= Randolph Crew (cartographer) =

English cartographer (1631–1657)

Randolph or Randal Crew(e), Esq. (1631–1657) was an English amateur cartographer. He executed a map of Cheshire, and died from violence at Paris.

== Life ==
Randolph Crew, second son of Sir Clipsby or Clippesby Crew, by Jane, daughter of Sir John Poultney, and grandson of Sir Ranulphe or Randolph Crew, was born at Westminster on 6 April 1631. Fuller, who styles him "a hopefull gentleman", states that "he drew a map of Cheshire so exactly with his pen that a judicious eye would mistake it for printing, and the graver's skill and industry could little improve it.

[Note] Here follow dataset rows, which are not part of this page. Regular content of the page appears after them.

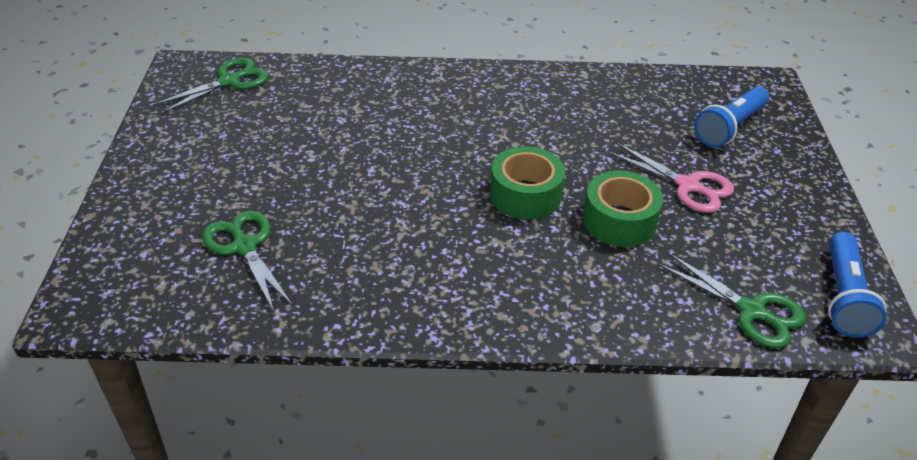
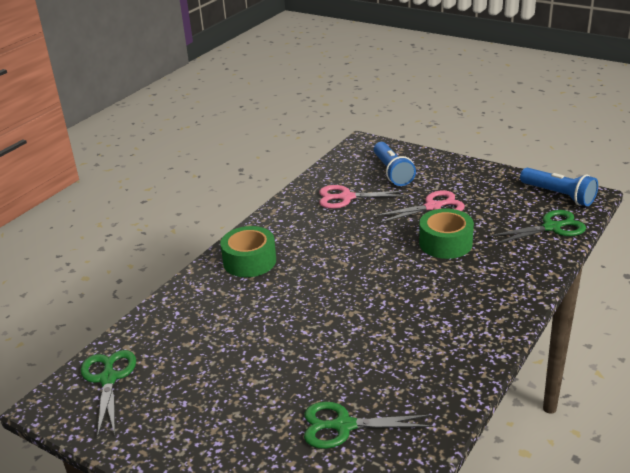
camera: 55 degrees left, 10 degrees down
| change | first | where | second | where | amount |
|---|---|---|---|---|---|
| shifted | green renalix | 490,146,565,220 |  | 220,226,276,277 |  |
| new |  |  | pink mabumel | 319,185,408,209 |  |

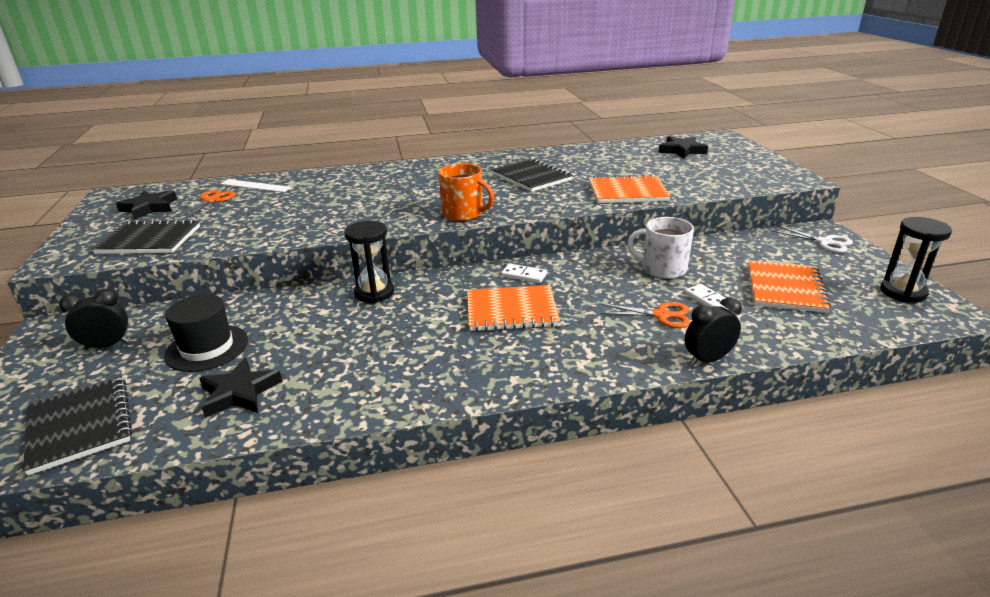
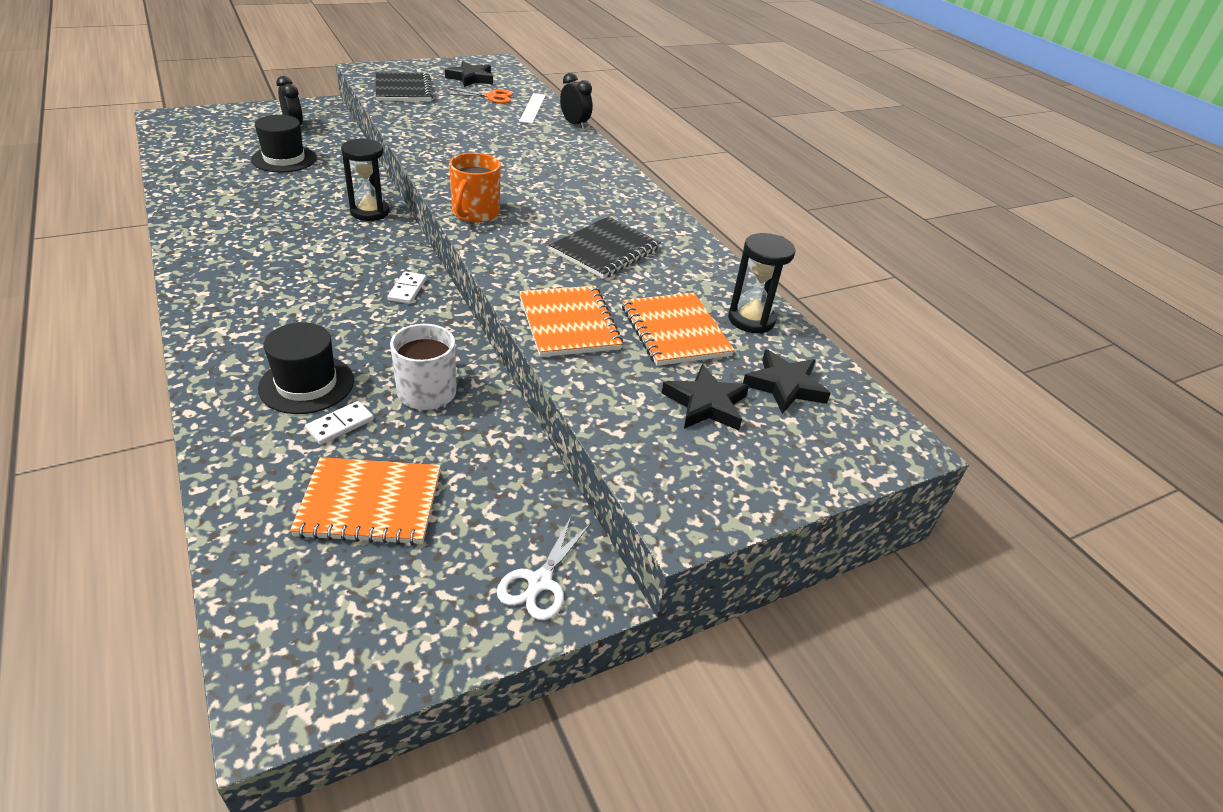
camera: 70 degrees right, 10 degrees up
| change | first | where | second | where | amount |
|---|---|---|---|---|---|
| gone | black futedugil | 23,376,133,476 |  |  |  |
| shifted | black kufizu | 199,358,282,418 |  | 661,364,749,430 |  |
| shifted | orange futedugil | 467,285,560,331 |  | 622,293,735,366 |  |
| swapped | orange mabumel | 600,302,690,328 | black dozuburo | 258,322,354,414 |  |
| shifted | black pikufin | 685,297,742,366 |  | 560,73,593,129 |  |
| shifted | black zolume | 880,217,952,303 |  | 728,233,796,334 |  |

This map I have seen; and, reader, when my eye directs my hand, I may write with confidence." The map in question was published in Daniel King's The Vale Royall of England, or the County Palatine of Chester Illustrated (folio, London, 1656), a work in which Crew seems to have taken a personal share. On an inscription thereon he states that he drew the map with his own pen, and after it was drawn engraved it at his own expense. This seems to be at variance with Fuller's statement quoted above, unless Fuller is alluding to the original drawing only.

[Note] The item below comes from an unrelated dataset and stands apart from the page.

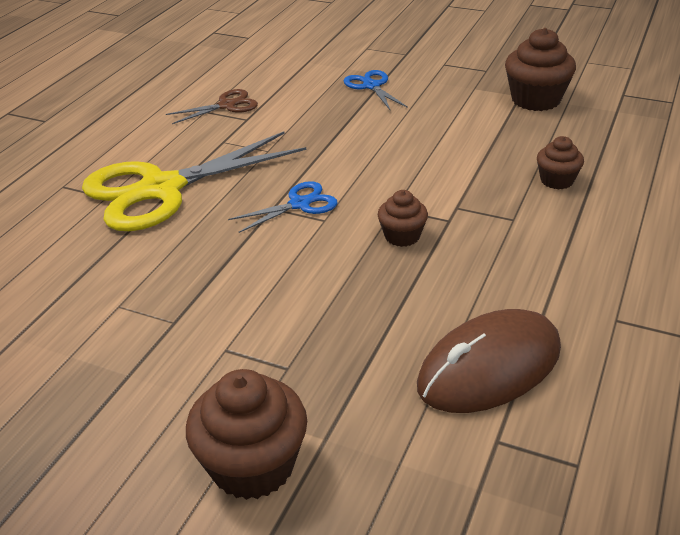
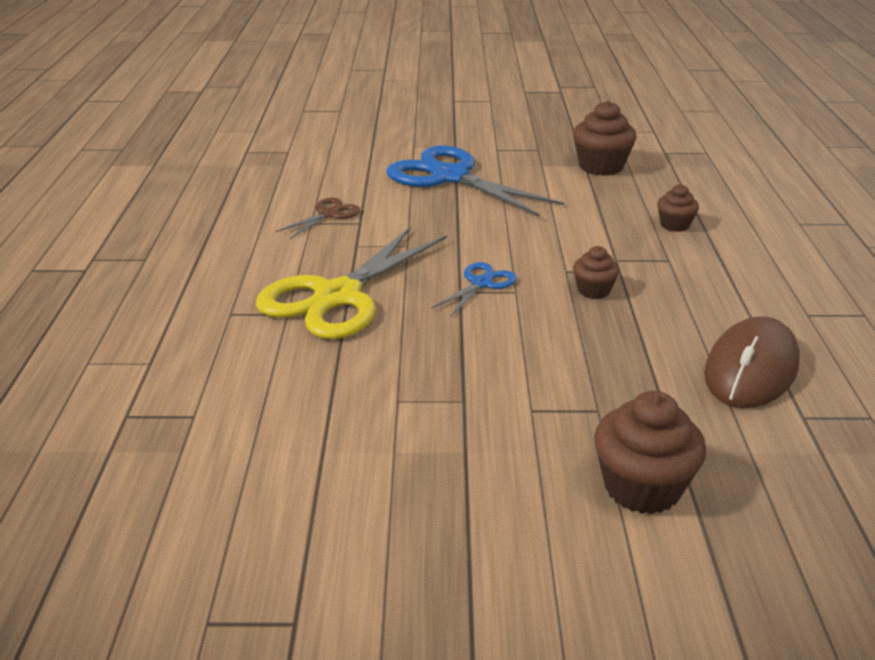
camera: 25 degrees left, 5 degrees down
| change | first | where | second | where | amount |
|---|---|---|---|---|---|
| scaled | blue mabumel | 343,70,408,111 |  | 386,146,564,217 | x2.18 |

Wishing to perfect his education, Crew travelled abroad, but on 19 September 1657, while walking in the streets of Paris, he was set upon by footpads wearing swords, and received wounds of which he died two days afterwards, at the early age of twenty-six.

== Legacy ==
He was buried in the Huguenots' burying-place in the Faubourg St. Germain at Paris, and a monument was erected to his memory.

== Sources ==

- Baigent, Elizabeth (2008). "Crew [Crewe], Randolph [Randall, Ralph] (1631–1657), cartographer"
- Fuller, Thomas (1811). The History of the Worthies of England. New ed. Nichols, John (ed.). Vol. 1. London: F. C. and J. Rivington; T. Payne; Wilkie and Robinson; Longman, Hurst, Rees, Orme, and Brown; Cadell and Davies; R. H. Evans; J. Mawman; J. Murray; and R. Baldwin. pp. 193–194.
- Nichols, John Gough (1858). The Topographer and Genealogist. Vol. 3. London: John Bowyer Nichols and Sons. p. 299.
- Omerod, George (1819). The History of Cheshire. Vol. 3. London: Lackington, Hughes, Harding, Mavor, and Jones. p. 170.